The agreement also increased the number of players with less than three years of service time who will be eligible for salary arbitration - known as 'Super 2' players.
Finding a new hitting coach after Gregg Ritchie left the organization to take the head coaching job at George Washington University resides near the top of the Pirates' to-do list. Though the team has spent months in preparation, the work begins after the conclusion of the World Series, when teams can begin to sign free agents.
The Pirates will search for help in their starting rotation, at the least. Their free-agent acquisitions before the 2012 season - Erik Bedard, Nate McLouth, Rod Barajas and Clint Barmes, signed for a total of $20.75 million - under-performed as a whole.
"We've got to find a way to be one of the most efficient in terms of the returns on the dollars that we spend," Huntington said. "That's a challenge for us. We've made some adjustments as we come forward and we'll continue to make adjustments as we continue to evaluate this free-agent class."
The organization must also decide whether to exercise Barajas' $3.5 million option, for which there is no buyout. The team may decide to decline the option and attempt to bring Barajas back for less money, but Barajas, who has seven children, said he might want to play closer to his San Diego home if the team declines the option.
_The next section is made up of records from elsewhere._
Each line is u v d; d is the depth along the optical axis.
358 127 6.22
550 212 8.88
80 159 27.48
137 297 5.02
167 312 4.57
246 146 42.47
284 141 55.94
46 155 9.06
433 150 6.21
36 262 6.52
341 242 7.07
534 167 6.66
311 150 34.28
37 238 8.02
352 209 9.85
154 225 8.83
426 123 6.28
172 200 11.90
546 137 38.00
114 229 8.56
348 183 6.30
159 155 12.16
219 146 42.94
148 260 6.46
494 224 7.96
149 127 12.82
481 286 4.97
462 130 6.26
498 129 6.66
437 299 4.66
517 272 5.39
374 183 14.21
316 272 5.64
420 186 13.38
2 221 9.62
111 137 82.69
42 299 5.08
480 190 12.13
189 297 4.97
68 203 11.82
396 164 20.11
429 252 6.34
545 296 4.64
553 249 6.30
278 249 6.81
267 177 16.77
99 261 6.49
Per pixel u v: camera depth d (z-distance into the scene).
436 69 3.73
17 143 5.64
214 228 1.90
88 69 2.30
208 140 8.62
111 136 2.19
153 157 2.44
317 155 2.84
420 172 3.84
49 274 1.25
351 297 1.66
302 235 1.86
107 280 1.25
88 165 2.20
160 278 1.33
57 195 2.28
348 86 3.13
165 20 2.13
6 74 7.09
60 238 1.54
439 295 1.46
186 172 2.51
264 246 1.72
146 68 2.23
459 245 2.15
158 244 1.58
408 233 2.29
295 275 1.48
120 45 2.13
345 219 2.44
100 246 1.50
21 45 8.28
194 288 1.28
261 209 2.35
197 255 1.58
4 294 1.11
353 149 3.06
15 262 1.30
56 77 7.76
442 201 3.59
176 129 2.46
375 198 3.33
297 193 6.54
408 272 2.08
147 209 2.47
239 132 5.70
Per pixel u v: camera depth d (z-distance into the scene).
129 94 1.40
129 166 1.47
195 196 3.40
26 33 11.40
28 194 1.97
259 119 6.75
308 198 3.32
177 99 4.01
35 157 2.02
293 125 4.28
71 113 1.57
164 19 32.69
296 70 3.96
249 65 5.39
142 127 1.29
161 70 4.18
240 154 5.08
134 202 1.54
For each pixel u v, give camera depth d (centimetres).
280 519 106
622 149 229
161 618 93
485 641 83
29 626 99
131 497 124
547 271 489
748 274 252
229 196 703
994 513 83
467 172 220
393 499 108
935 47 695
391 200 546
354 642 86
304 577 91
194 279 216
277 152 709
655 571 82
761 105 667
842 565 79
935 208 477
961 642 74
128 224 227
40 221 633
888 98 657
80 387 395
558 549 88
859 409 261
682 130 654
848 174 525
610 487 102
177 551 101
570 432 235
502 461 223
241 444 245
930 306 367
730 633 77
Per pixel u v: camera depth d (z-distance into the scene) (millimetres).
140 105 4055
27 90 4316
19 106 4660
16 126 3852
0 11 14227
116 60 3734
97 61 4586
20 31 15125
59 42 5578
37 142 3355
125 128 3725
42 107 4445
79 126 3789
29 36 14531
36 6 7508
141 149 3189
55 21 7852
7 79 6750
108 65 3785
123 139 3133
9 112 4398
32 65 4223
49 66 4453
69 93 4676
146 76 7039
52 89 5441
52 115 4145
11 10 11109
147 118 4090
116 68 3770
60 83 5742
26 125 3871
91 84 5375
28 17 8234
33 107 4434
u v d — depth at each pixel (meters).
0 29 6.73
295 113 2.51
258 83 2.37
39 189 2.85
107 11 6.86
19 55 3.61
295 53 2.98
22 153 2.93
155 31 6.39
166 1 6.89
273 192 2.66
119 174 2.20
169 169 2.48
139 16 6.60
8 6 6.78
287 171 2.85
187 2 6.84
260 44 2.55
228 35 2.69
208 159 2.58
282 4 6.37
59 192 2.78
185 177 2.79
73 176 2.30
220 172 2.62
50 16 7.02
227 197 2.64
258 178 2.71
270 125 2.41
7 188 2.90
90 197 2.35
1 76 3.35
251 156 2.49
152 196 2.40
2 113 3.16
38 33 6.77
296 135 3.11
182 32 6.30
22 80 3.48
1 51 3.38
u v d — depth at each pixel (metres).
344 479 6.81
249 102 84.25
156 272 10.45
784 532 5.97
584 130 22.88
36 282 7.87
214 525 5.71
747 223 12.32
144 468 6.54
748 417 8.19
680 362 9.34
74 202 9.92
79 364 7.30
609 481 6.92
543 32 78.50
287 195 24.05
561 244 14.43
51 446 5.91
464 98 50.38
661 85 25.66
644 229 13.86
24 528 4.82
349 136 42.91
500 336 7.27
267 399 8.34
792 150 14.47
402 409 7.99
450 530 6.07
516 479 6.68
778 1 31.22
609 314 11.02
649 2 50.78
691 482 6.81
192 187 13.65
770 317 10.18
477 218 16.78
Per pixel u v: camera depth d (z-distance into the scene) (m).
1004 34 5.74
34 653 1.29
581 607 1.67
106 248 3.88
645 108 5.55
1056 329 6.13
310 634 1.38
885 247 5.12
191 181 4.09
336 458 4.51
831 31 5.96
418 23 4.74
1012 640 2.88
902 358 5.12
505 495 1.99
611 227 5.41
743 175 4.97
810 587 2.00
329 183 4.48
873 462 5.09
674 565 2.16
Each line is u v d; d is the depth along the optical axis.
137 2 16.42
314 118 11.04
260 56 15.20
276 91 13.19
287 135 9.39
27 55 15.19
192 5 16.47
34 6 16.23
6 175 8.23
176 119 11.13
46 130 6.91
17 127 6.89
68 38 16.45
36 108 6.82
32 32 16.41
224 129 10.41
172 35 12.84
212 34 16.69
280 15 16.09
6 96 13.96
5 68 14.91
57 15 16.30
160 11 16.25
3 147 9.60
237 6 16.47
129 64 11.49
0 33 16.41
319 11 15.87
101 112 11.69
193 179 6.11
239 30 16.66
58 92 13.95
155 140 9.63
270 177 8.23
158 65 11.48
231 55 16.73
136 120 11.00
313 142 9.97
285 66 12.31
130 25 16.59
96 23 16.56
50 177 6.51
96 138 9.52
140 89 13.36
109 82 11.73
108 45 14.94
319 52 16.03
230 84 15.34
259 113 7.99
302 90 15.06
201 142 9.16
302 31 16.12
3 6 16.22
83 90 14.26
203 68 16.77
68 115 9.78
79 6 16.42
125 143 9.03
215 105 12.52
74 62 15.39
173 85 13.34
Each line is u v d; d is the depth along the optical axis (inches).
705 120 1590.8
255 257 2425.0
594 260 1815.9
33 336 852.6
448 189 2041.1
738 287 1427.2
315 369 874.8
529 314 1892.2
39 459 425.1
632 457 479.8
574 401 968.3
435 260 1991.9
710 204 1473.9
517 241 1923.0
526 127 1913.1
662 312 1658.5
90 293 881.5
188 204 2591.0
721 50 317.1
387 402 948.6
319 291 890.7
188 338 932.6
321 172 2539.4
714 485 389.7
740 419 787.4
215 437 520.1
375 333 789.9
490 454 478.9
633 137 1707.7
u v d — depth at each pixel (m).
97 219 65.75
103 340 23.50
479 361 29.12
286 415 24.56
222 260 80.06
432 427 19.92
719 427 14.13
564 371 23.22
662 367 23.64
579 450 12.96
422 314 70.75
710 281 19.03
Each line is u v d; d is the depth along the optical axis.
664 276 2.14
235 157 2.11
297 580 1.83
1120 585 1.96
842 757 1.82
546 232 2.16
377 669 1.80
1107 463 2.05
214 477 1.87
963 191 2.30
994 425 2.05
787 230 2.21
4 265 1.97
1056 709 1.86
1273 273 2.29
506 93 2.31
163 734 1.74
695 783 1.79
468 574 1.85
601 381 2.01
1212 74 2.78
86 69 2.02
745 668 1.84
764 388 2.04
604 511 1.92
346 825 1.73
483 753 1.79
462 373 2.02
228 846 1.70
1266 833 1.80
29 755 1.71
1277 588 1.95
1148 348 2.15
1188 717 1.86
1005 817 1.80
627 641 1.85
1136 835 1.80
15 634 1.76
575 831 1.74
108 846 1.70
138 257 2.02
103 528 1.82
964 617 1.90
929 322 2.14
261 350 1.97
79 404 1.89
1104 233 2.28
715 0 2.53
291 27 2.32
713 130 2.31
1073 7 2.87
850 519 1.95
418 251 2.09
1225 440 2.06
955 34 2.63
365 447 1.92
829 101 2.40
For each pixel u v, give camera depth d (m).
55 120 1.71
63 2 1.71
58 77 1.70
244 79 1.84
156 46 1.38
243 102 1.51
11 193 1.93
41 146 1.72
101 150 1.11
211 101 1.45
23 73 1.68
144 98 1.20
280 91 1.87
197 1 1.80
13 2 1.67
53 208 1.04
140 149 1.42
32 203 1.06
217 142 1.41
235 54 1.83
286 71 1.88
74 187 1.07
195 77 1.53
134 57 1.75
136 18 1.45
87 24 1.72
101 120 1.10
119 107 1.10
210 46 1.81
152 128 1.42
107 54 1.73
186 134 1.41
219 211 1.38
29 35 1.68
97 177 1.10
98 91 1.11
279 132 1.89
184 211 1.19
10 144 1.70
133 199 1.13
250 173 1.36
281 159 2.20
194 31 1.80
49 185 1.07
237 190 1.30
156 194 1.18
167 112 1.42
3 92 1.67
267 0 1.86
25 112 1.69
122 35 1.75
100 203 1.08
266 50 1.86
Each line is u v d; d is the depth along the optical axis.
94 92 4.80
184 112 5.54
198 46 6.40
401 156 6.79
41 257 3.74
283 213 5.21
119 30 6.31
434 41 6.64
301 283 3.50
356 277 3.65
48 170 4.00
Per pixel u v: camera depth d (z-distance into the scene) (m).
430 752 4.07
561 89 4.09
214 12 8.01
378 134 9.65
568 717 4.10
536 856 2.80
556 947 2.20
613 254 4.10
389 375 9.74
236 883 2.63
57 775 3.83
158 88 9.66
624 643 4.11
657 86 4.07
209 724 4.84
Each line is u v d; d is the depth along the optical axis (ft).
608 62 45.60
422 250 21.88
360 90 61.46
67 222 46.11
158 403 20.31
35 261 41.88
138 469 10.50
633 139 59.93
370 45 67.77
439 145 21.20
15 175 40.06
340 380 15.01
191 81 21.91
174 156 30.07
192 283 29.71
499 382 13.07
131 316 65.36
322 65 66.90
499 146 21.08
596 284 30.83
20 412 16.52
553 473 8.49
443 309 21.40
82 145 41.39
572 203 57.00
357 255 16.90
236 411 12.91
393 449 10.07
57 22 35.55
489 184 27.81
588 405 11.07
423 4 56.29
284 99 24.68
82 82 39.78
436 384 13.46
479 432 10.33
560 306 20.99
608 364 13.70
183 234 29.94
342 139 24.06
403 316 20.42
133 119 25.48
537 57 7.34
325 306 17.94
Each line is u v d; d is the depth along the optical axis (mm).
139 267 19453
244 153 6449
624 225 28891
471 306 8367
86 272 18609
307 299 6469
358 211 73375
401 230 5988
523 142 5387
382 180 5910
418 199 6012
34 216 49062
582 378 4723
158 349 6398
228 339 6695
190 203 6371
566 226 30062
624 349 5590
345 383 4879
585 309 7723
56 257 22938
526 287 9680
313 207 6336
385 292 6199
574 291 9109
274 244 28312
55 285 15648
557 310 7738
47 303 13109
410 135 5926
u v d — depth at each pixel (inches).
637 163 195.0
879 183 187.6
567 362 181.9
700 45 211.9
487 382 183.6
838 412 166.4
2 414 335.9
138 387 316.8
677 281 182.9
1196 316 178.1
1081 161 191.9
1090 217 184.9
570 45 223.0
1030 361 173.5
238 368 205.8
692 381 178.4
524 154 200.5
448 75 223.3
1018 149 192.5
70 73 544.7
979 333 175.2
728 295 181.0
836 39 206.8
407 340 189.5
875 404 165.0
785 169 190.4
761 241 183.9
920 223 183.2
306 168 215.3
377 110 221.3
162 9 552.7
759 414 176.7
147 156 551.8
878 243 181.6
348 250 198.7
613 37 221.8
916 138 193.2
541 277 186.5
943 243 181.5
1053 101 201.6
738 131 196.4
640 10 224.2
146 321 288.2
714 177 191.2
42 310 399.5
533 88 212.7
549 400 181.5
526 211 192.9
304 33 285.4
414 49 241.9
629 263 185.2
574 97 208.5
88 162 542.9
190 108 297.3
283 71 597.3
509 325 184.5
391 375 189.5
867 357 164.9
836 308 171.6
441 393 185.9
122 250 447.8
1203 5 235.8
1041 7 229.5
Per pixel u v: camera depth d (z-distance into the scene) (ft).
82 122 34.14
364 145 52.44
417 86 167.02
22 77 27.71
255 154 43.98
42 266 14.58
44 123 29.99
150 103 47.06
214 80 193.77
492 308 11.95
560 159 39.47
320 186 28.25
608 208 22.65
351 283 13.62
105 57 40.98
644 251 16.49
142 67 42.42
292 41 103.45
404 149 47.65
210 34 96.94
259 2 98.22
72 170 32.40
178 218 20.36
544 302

Later in the winter, the Pirates face as many as eight arbitration cases. Joel Hanrahan and Garrett Jones will receive significant raises. James McDonald, who had an All-Star caliber first half but eventually pitched his way out of the rotation, and Neil Walker, eligible as a Super 2 player, present difficult cases to evaluate and argue.
"We have a pretty good feel for where we feel [the salaries] are going to fall, now we get to hear the agent's side for where they feel it's going to fall," Huntington said.
The Pirates must tender contracts to eligible players by Nov. 30.
In November, the Pirates will set their 40-man roster in advance of the Dec. 6 Rule 5 draft. Teams must add players who have four or five years in professional baseball, depending on their age when they signed, to the 40-man roster or risk losing them to another team in the Rule 5 draft. The Pirates will clear space so they can add prospects, notably catcher Tony Sanchez, and also to give themselves the ability to select a player in the draft.